Кембриджская школа. Теория и практика интеллектуальной истории - стр. 104
Настоящее практической необходимости, где существовали акторы прошлого, недоступно нам непосредственно, так как оно приходит к нам через посредничество языка, который они использовали; но это не означает, что оно вообще недостижимо. Исходя из текстов, которые они писали, из наших знаний о языке, который они использовали, о полемических сообществах, к которым они принадлежали, о реализуемых ими программах действий, об истории периода в целом, часто бывает можно выдвинуть гипотезы о том, какие потребности они испытывали и какие стратегии стремились провести в жизнь, и испытать их на практике, используя их для интерпретации самих этих текстов с точки зрения намерений и действий. Однако нас интересует не столько «практическое», сколько дискурсивное поведение текста. Никто никогда не пытается выяснить, что же за тысячу джентльменов Томас Гоббс, по его утверждению[177], научил сознательному послушанию правительству Английской республики, и мы не многое поймем о «Левиафане», если выясним, действительно ли они существовали. Не стремимся мы узнать и то, принимали ли или отрицали законность правления вернувшихся к власти Медичи первые читатели «Il Principe» (кем бы они ни были), прежде всего потому, что трактат, по-видимому, может работать в обе стороны; нам важно исследовать, как менялись основания политического дискурса под влиянием «Государя» и «Левиафана». Все это, разумеется, означает, что мы историки дискурса, а не поведения, но мы читаем Никколо Макиавелли и Гоббса так же, как все те, чьи отклики на их сочинения дошли до нас в письменной форме. Все эти отклики без исключения посвящены не практическим политическим выводам, какие можно из них сделать, а тем вызовам для обычных структур дискурса, которые они собой представляют. История дискурса – не наш произвольный выбор, она сама заявила о себе в литературе.

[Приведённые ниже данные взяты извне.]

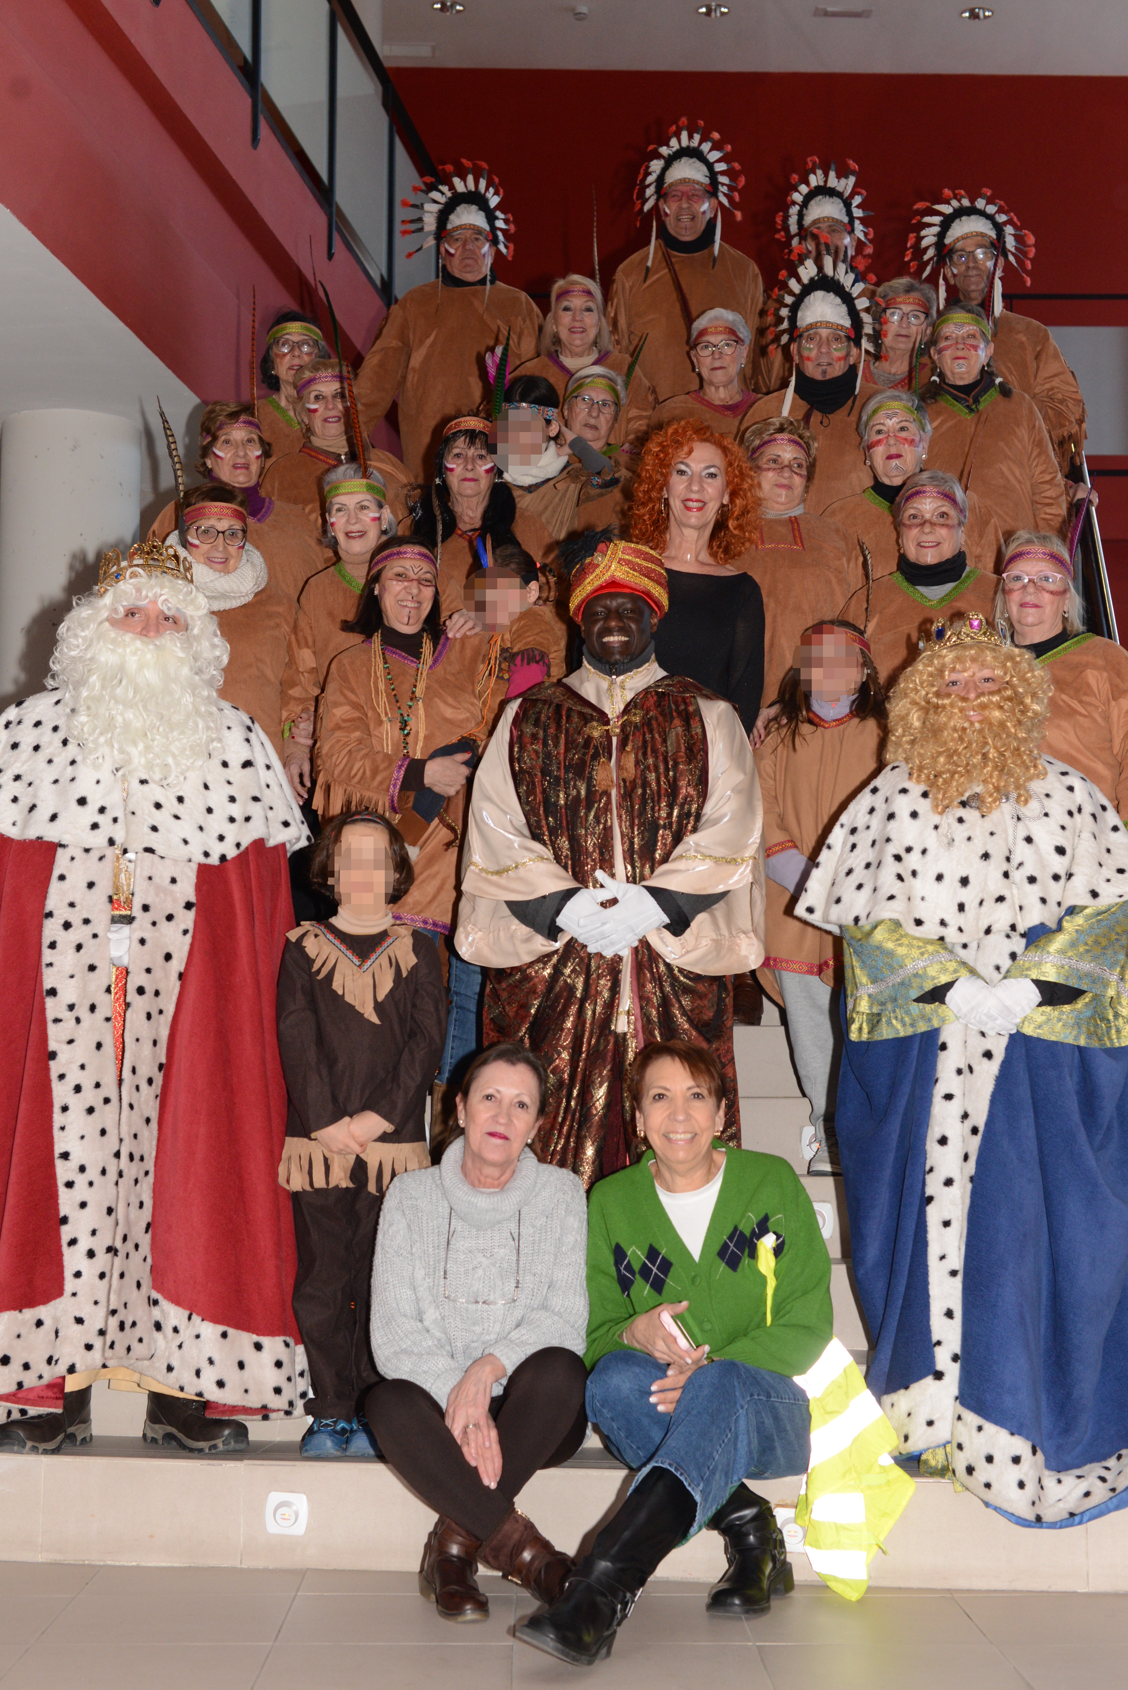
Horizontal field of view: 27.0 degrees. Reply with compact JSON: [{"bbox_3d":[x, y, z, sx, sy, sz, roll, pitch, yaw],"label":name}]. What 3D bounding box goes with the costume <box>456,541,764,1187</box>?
[{"bbox_3d":[0.096,0.151,4.810,0.620,1.589,0.440,0,-6,3],"label":"costume"}]

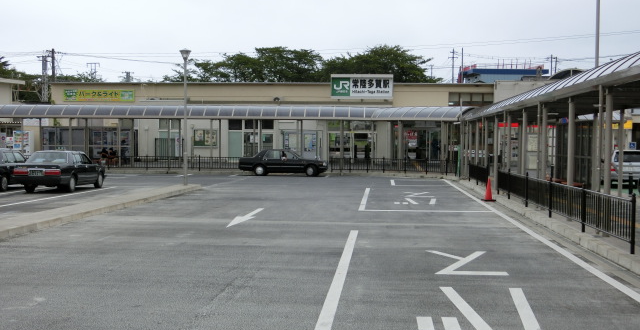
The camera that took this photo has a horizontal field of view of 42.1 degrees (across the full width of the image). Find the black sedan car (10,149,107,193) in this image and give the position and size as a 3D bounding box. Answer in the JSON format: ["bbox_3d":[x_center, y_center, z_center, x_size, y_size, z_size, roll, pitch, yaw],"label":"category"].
[{"bbox_3d":[-8.984,0.185,29.231,1.710,1.430,4.690,1,2,4],"label":"black sedan car"}]

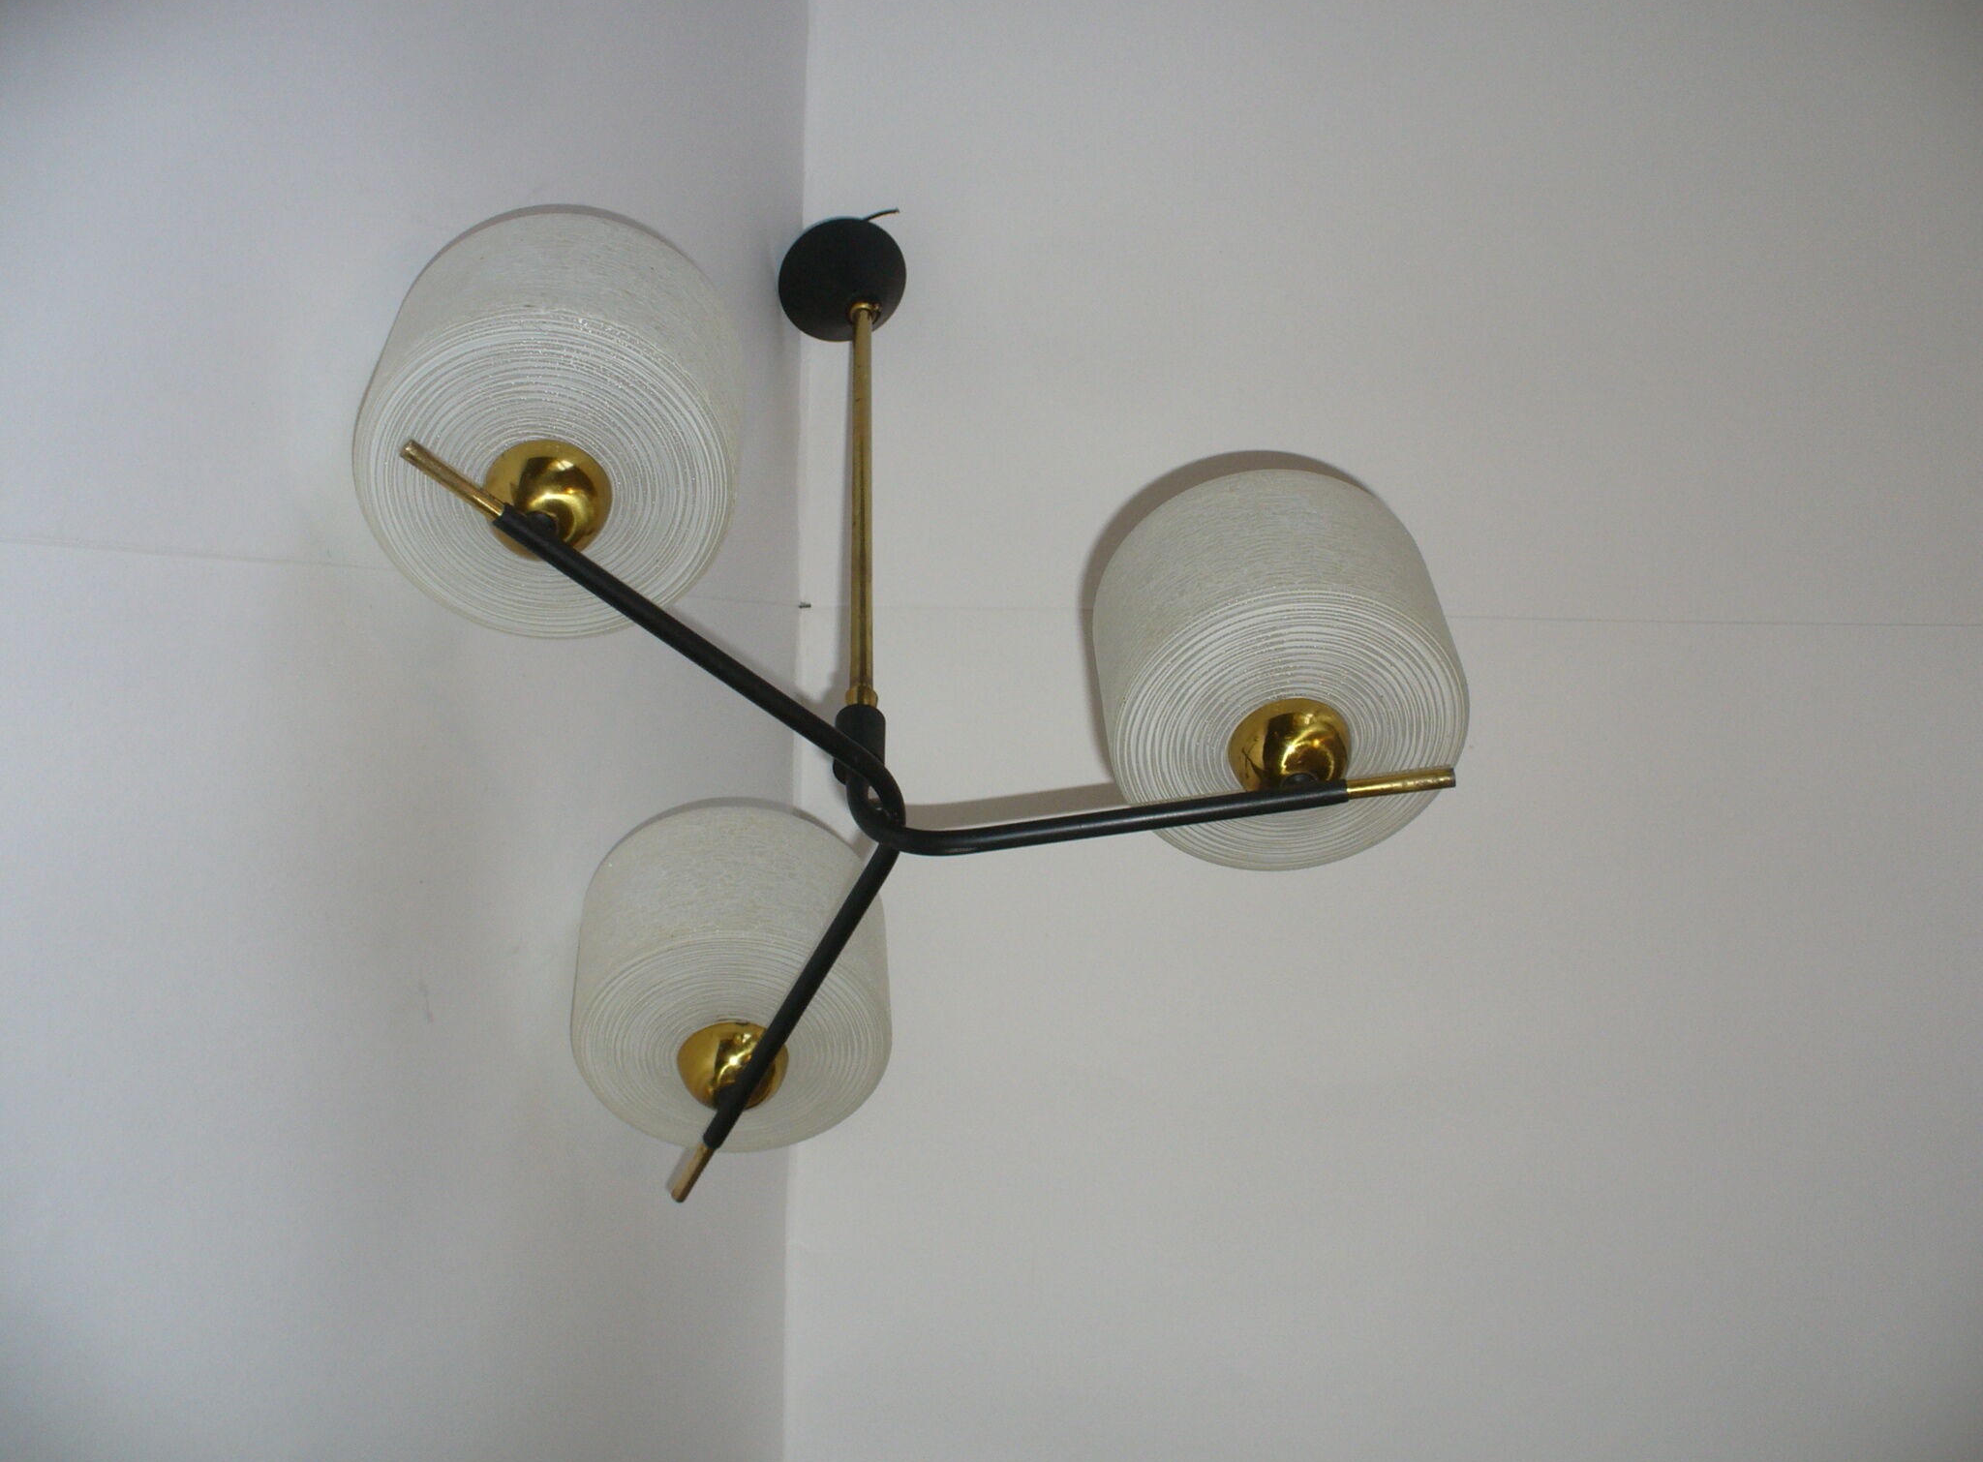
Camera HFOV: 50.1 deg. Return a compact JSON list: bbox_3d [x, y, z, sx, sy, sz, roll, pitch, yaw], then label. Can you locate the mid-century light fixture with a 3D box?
[{"bbox_3d":[-0.097,-0.098,1.311,0.655,0.551,0.493,-95,-156,-53],"label":"mid-century light fixture"}]

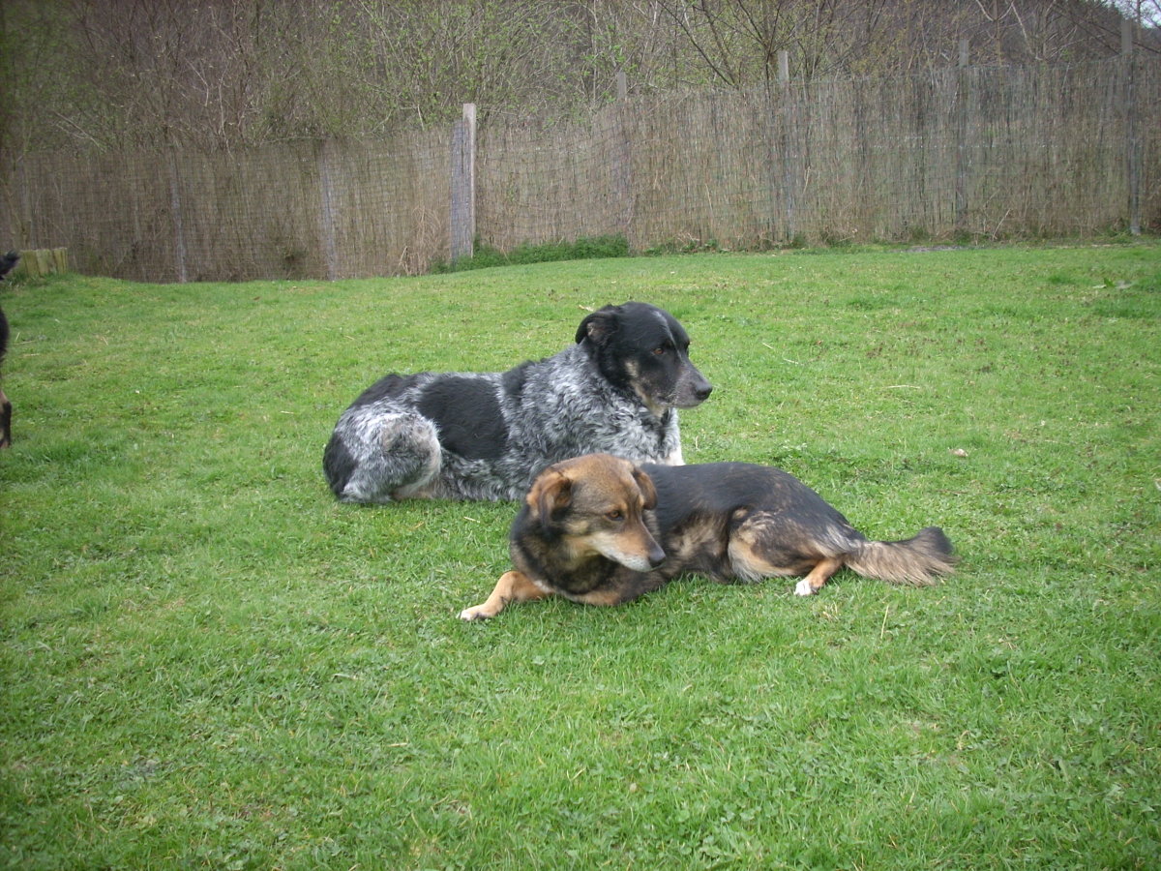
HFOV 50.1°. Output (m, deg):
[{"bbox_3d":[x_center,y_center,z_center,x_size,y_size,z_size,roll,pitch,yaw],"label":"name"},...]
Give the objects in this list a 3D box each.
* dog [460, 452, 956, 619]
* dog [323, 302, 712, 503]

Создание, исполнение текста есть его действие как parole в контексте langue. Оно может быть просто продолжением тех действующих конвенций, из которых состоит язык; оно может указывать нам на то, что язык продолжал использоваться в мире, который меняется сам и начал менять язык; но оно может и действовать в языке, который является его средой, и воздействовать на него, привнося новшества, вызывающие серьезные и не очень, более или менее радикальные изменения в его употреблении или в языке второго порядка, описывающем его. (Здесь для простоты автор условно считает, что все тексты написаны только на одном из доступных языков дискурса, а не состоят из нескольких.) Следовательно, историку нужно средство понимания того, как речевой акт совершается в языковом контексте, в частности как он воздействует на этот контекст и обновляет его.